We use the smaller Qwen2-VL 2B model to generate the synthetic caption since it is already capable of generating captions with high quality and contains sufficiently useful information of the given image. Yet it is much faster than the 7B model in the generation speed. Since generating captions requires sequential inference and is more time-consuming compared with obtaining the representations in one forward pass for a given image-caption pair, we opt to generate captions with the 2B model and obtain representations with both models.

However, as shown in the table below, while the embeddings of the 2B model help, the 7B embeddings significantly improve the generation quality of REED. The table contains results for the SiT-B/2 models trained for 200K iterations and samples generated without classifier-free guidance. For the given image and caption pairs, the 7B model has stronger capability to understand the content and thus is able to generate more powerful multimodal representations that accelerate diffusion model training.

In summary, we use Qwen2-VL 2B since it is capable of generating high-quality captions efficiently. We leverage both Qwen2-VL 2B and 7B models for alignment, and the results show that the 7B model leads to superior performance.

In Section 3.1, the paper mentions using features from both a primary modality x and a secondary modality y. However, in the experiments, the authors chose to use features from VLMs. While VLMs do incorporate both text and image information, this appears more like a fused feature representation rather than distinct modalities as suggested by the theory.
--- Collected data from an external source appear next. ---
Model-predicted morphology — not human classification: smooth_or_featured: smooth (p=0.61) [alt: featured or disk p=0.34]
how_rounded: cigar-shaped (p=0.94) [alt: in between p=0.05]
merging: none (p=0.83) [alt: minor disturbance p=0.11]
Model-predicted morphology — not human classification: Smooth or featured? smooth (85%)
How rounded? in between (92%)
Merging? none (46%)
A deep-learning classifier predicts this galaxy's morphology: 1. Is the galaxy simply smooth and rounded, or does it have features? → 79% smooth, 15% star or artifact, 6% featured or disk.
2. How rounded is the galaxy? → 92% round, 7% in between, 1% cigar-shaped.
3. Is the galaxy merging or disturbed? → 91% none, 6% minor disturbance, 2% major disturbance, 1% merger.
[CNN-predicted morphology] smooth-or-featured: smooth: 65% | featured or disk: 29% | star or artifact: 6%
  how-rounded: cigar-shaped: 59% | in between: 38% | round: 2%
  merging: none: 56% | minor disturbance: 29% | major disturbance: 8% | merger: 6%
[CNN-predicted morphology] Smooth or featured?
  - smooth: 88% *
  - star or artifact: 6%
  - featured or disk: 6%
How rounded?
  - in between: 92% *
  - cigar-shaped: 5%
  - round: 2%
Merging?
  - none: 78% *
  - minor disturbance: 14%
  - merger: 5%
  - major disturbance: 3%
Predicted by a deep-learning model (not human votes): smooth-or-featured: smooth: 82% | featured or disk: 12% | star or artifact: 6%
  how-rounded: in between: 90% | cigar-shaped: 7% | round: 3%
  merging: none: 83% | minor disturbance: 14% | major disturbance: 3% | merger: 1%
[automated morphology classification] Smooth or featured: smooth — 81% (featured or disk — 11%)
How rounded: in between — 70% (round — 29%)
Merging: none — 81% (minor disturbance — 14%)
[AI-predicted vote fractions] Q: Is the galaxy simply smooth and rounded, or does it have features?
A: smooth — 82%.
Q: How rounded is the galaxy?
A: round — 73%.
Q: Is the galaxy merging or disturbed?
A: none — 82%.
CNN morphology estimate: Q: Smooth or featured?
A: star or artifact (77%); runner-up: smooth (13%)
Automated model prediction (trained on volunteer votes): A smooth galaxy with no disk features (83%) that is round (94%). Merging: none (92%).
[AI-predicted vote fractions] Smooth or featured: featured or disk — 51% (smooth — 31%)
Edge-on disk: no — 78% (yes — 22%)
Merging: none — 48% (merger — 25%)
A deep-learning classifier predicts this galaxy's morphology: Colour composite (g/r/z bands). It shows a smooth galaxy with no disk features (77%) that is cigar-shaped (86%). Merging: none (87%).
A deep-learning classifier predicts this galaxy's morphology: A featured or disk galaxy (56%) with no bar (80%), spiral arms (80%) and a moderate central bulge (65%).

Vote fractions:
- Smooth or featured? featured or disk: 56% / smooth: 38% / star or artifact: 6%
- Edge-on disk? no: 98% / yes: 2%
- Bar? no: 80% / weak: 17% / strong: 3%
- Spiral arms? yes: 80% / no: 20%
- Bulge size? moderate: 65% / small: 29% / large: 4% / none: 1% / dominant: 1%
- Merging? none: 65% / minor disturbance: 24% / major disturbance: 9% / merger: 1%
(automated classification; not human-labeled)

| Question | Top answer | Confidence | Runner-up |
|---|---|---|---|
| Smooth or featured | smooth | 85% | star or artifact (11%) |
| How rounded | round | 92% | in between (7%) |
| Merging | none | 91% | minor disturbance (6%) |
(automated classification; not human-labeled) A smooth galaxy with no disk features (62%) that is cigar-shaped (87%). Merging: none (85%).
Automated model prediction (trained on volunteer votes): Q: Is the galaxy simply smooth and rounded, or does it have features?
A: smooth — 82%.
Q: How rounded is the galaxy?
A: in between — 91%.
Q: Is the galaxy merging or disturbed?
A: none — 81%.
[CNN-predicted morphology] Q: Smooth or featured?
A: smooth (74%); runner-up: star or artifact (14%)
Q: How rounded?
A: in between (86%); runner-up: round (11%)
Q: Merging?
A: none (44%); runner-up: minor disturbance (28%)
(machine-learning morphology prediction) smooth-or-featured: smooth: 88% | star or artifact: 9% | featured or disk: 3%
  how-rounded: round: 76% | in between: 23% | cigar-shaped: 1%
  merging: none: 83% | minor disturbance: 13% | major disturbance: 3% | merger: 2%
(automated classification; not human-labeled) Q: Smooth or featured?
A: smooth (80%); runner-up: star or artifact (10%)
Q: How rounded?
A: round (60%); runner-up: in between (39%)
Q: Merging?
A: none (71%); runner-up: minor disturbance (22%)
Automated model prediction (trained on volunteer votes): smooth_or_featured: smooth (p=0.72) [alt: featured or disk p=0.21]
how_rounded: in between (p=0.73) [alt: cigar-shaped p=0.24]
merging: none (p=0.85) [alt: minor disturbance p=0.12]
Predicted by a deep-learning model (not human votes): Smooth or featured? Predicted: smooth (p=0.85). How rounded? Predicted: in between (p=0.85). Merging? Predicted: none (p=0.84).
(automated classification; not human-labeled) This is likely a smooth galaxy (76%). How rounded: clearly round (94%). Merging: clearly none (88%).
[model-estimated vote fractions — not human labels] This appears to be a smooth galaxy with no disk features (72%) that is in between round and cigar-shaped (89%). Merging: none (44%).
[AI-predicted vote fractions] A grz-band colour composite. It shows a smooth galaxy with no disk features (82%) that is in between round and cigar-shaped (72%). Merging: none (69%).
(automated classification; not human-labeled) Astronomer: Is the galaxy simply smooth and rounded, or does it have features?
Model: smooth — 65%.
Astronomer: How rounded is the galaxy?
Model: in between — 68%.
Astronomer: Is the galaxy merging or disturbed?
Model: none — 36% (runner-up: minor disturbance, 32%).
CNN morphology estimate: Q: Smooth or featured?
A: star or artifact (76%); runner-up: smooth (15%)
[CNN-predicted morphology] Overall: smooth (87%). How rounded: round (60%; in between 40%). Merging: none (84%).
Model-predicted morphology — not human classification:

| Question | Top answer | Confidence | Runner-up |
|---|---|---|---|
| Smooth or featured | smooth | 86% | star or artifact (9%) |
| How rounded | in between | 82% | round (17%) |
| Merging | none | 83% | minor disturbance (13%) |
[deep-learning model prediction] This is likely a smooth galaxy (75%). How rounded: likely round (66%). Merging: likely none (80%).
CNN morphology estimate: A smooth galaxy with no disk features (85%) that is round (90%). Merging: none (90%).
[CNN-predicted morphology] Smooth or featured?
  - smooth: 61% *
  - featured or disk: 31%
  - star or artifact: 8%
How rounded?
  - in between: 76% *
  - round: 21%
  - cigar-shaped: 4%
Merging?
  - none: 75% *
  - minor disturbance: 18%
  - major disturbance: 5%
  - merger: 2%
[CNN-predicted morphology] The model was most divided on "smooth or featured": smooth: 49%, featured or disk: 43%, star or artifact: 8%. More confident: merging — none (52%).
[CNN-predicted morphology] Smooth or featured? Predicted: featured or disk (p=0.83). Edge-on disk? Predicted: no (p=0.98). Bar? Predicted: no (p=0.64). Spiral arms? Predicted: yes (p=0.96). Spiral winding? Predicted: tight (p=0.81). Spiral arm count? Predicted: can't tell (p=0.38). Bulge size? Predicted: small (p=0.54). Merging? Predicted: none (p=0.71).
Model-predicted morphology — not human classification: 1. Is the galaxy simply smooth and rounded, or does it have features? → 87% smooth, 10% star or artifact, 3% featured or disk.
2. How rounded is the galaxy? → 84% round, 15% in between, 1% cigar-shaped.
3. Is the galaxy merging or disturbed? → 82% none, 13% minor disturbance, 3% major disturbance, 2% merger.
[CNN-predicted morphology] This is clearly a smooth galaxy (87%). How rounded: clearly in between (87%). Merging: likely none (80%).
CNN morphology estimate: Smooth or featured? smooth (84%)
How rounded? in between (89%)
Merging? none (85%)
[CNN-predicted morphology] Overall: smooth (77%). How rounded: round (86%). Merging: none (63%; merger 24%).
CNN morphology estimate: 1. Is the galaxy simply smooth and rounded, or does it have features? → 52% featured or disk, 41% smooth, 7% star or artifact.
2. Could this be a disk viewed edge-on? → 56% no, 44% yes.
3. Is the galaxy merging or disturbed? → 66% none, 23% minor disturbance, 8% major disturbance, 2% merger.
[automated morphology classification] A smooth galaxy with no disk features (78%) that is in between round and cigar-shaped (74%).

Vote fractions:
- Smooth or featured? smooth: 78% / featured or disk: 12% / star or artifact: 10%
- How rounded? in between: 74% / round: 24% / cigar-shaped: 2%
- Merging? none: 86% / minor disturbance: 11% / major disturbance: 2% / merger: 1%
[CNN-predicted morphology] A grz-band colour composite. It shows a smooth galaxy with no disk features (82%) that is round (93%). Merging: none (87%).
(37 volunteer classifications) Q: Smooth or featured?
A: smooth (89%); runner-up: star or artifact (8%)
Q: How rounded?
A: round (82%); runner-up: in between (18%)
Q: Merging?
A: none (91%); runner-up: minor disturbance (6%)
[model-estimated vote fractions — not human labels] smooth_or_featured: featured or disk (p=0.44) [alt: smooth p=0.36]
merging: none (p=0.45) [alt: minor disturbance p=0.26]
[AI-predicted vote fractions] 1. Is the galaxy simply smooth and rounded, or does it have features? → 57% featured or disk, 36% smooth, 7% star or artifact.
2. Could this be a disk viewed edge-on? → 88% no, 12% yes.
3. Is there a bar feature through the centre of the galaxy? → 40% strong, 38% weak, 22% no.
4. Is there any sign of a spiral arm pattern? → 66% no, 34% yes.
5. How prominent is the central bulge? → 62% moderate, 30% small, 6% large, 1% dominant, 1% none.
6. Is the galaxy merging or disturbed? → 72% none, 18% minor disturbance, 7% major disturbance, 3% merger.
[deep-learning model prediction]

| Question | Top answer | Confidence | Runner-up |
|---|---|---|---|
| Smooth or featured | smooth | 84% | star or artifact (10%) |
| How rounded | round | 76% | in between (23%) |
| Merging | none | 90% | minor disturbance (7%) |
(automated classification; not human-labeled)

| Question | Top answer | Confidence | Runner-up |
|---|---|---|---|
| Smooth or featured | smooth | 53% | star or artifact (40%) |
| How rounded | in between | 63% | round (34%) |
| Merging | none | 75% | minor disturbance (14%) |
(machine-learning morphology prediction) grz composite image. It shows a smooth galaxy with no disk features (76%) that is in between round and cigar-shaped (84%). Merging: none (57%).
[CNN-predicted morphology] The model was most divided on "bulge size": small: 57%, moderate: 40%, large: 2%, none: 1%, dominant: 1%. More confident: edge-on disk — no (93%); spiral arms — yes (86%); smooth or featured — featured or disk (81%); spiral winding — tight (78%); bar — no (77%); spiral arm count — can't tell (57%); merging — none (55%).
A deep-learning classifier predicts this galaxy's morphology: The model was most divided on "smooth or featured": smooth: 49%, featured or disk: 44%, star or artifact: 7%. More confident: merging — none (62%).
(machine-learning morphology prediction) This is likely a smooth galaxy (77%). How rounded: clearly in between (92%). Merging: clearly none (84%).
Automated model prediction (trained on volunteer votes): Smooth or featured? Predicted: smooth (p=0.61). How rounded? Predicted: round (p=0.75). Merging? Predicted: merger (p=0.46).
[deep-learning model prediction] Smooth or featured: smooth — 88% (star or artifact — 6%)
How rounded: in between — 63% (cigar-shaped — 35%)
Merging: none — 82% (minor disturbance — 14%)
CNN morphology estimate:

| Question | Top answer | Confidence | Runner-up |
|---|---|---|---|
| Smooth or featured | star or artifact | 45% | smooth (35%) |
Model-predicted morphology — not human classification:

This seems to deviate significantly from the theoretical framework, particularly regarding how hyperparameters control the alignment between two separate features. Additionally, if VLMs are used as the aligned features, the key difference from REPA (which uses DINO features) seems to be primarily the choice of features (VLM vs. DINO). Could you elaborate more on the main experimental distinctions between these two works?

We actually use both the DINOv2 embeddings and the VLM embeddings in diffusion training following $\mathcal{L}_{\text{repgen}}$ in Equation 8 (Section 3.1). Specifically, for the image generation experiments, we set the coefficient of DINO embedding $\lambda_x$ as 1.0 and the coefficient of VLM embedding $\lambda_y$ as 0.5.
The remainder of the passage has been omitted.